In general, the sealing systems of the prior art have not been totally satisfactory for use in modern-day wells having high bottom hole temperatures and pressures as well as containing corrosive fluids. Various types of newly available elastomeric materials have been utilized in packer seal systems, such elastomeric materials such as polytetrafluoroethylene sold under the trademark "Teflon", a polymer of polyphenylene sulfide sold under the trademark "Ryton", and a perfluoroelastomer sold under the trademark "Kalrez".
Polytetrafluoroethylene is a flexible fluoropolymer having a high degree of permanent set and cold flow exhibiting high resistance to corrosive chemicals and high temperatures. It is frequently used in combination with suitable fillers to improve its properties, especially resistance to high temperatures. Polyphenylene sulfide is a thermoplastic resin which exhibits high thermal stability, excellent chemical resistance, and good affinity for retaining fillers. The perfluoroelastomer is another material characterized by high thermal stability and excellent chemical resistance. All of the aforesaid elastomeric materials have been employed in packer seal systems but not with complete success under all conditions in deeper wells. It has been found that sealing systems which incorporate such elastomeric materials have a definite tendency to adhere or stick to the well conduit when exposed to high temperatures when the sealing system must be retrieved from the well or be relocated to a different position.

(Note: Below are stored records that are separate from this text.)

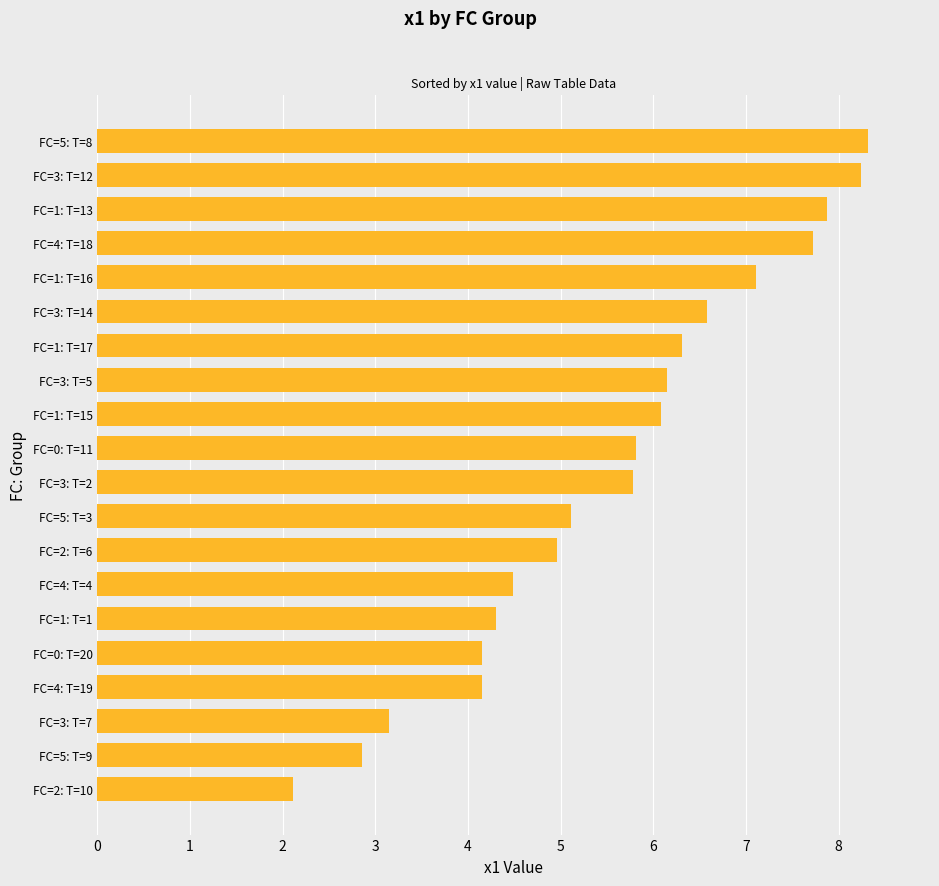

How many bars are there in total?

20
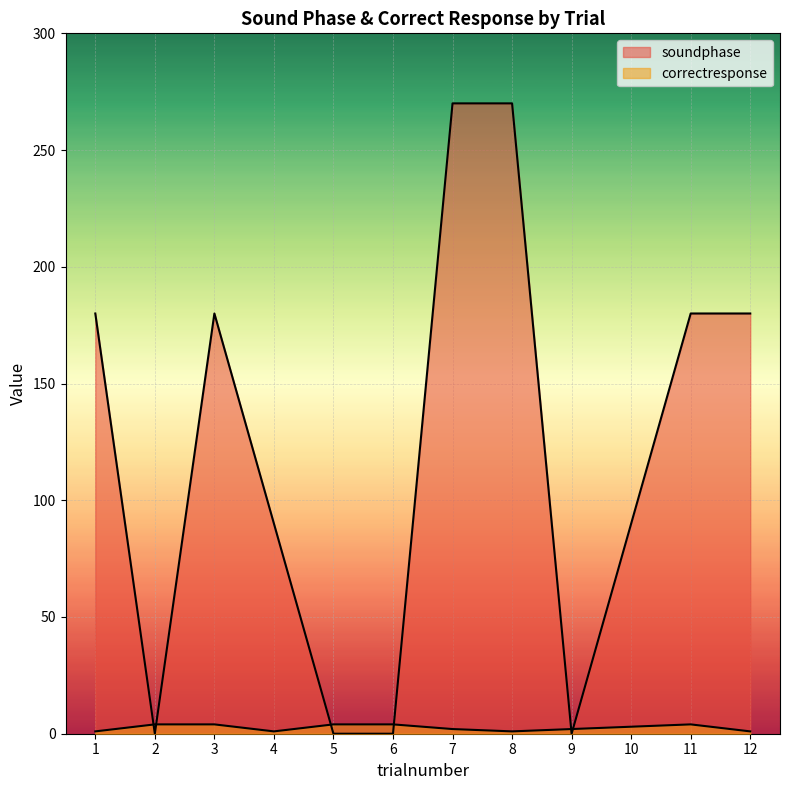

Between which two adjacent categories do correctresponse and soundphase first intersect?

1 and 2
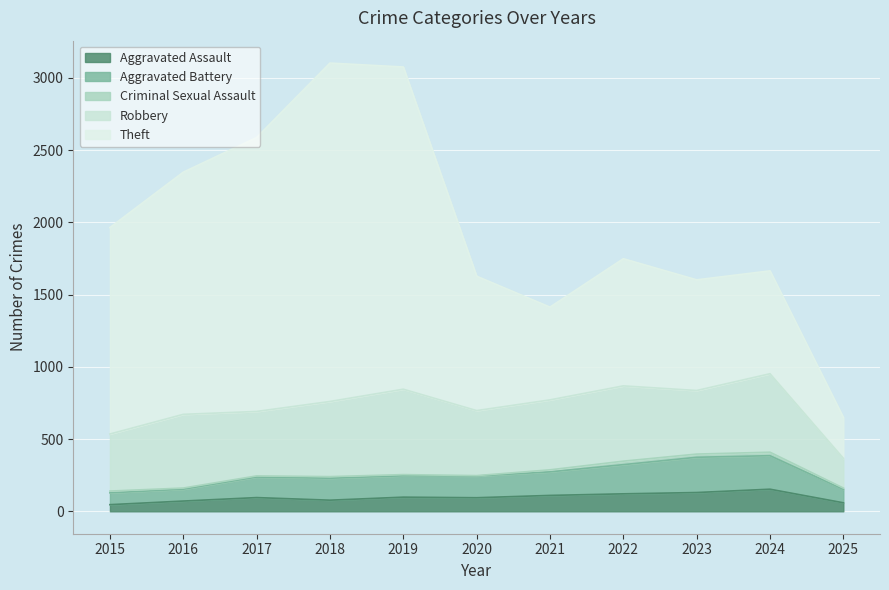

What are all the series names shown in the legend?

Aggravated Assault, Aggravated Battery, Criminal Sexual Assault, Robbery, Theft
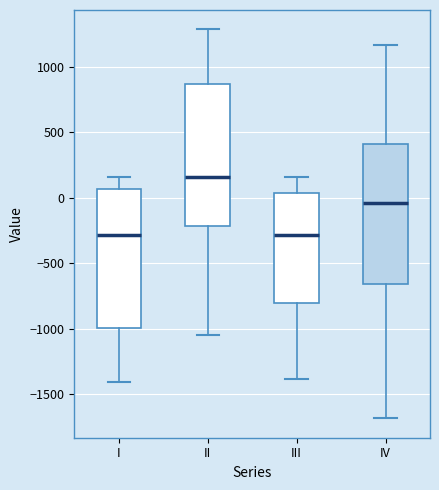

Where is the upper edge of the box for II on the y-axis? The values are not printed on the chart, so give them approximately, as read against the axis.

850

Sticking of the seal system which can occur in multiple seal assemblies, for example, is not the only problem inherent with the aforesaid elastomers, but ease of fabrication and expense require that the elastomer material be one capable of resisting both steam and hydrocarbons when used in both geothermal and hydrocarbon wells without undue swelling or elongation of the material prior to its controlled expansion or distension into sealing relation. In some cases the running in of the packer assembly may require periods as long as 24 hours and the packing element may be subjected to temperatures ranging from 0.degree. to 600.degree. F. Longer time periods may occasionally be required where the packer assembly must be capable of withstanding several trips into the well prior to setting the packing element.